◆ REQUIREMENT:
The answer should consist of all the records, copied exactly.

◆ MATERIAL SUPPLIED:
****************
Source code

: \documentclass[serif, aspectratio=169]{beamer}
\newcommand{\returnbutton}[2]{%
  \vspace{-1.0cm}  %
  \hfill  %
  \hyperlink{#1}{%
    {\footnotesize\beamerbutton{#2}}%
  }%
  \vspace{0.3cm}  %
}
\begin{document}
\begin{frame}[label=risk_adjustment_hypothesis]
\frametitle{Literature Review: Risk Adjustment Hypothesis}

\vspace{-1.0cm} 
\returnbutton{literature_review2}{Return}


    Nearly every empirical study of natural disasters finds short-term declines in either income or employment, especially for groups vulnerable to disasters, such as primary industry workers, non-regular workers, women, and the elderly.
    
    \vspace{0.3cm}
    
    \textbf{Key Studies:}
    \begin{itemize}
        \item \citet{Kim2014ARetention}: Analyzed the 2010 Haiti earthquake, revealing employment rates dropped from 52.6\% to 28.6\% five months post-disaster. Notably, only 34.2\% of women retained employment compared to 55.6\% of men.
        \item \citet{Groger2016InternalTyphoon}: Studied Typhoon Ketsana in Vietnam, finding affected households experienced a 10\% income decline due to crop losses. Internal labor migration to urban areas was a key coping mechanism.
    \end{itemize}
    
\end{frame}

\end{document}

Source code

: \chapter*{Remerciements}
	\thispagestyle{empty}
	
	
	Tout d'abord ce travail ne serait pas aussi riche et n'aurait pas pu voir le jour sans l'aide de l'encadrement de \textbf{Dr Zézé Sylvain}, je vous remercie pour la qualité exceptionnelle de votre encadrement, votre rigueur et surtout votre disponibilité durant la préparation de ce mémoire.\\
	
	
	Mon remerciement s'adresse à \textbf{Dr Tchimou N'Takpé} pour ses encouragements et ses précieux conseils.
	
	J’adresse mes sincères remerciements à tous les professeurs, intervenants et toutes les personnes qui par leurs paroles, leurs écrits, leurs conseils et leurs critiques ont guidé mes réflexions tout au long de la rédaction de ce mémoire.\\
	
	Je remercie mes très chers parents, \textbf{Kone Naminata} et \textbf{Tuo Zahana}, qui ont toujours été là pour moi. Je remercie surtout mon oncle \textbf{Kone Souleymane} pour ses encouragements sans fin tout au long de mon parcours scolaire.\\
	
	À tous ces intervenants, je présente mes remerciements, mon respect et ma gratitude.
****************
◆ PROBLEM SOLUTION:
Source code

: \documentclass[serif, aspectratio=169]{beamer}
\newcommand{\returnbutton}[2]{%
  \vspace{-1.0cm}  %
  \hfill  %
  \hyperlink{#1}{%
    {\footnotesize\beamerbutton{#2}}%
  }%
  \vspace{0.3cm}  %
}
\begin{document}
\begin{frame}[label=risk_adjustment_hypothesis]
\frametitle{Literature Review: Risk Adjustment Hypothesis}

\vspace{-1.0cm} 
\returnbutton{literature_review2}{Return}


    Nearly every empirical study of natural disasters finds short-term declines in either income or employment, especially for groups vulnerable to disasters, such as primary industry workers, non-regular workers, women, and the elderly.
    
    \vspace{0.3cm}
    
    \textbf{Key Studies:}
    \begin{itemize}
        \item \citet{Kim2014ARetention}: Analyzed the 2010 Haiti earthquake, revealing employment rates dropped from 52.6\% to 28.6\% five months post-disaster. Notably, only 34.2\% of women retained employment compared to 55.6\% of men.
        \item \citet{Groger2016InternalTyphoon}: Studied Typhoon Ketsana in Vietnam, finding affected households experienced a 10\% income decline due to crop losses. Internal labor migration to urban areas was a key coping mechanism.
    \end{itemize}
    
\end{frame}

\end{document}

Source code

: \chapter*{Remerciements}
	\thispagestyle{empty}
	
	
	Tout d'abord ce travail ne serait pas aussi riche et n'aurait pas pu voir le jour sans l'aide de l'encadrement de \textbf{Dr Zézé Sylvain}, je vous remercie pour la qualité exceptionnelle de votre encadrement, votre rigueur et surtout votre disponibilité durant la préparation de ce mémoire.\\
	
	
	Mon remerciement s'adresse à \textbf{Dr Tchimou N'Takpé} pour ses encouragements et ses précieux conseils.
	
	J’adresse mes sincères remerciements à tous les professeurs, intervenants et toutes les personnes qui par leurs paroles, leurs écrits, leurs conseils et leurs critiques ont guidé mes réflexions tout au long de la rédaction de ce mémoire.\\
	
	Je remercie mes très chers parents, \textbf{Kone Naminata} et \textbf{Tuo Zahana}, qui ont toujours été là pour moi. Je remercie surtout mon oncle \textbf{Kone Souleymane} pour ses encouragements sans fin tout au long de mon parcours scolaire.\\
	
	À tous ces intervenants, je présente mes remerciements, mon respect et ma gratitude.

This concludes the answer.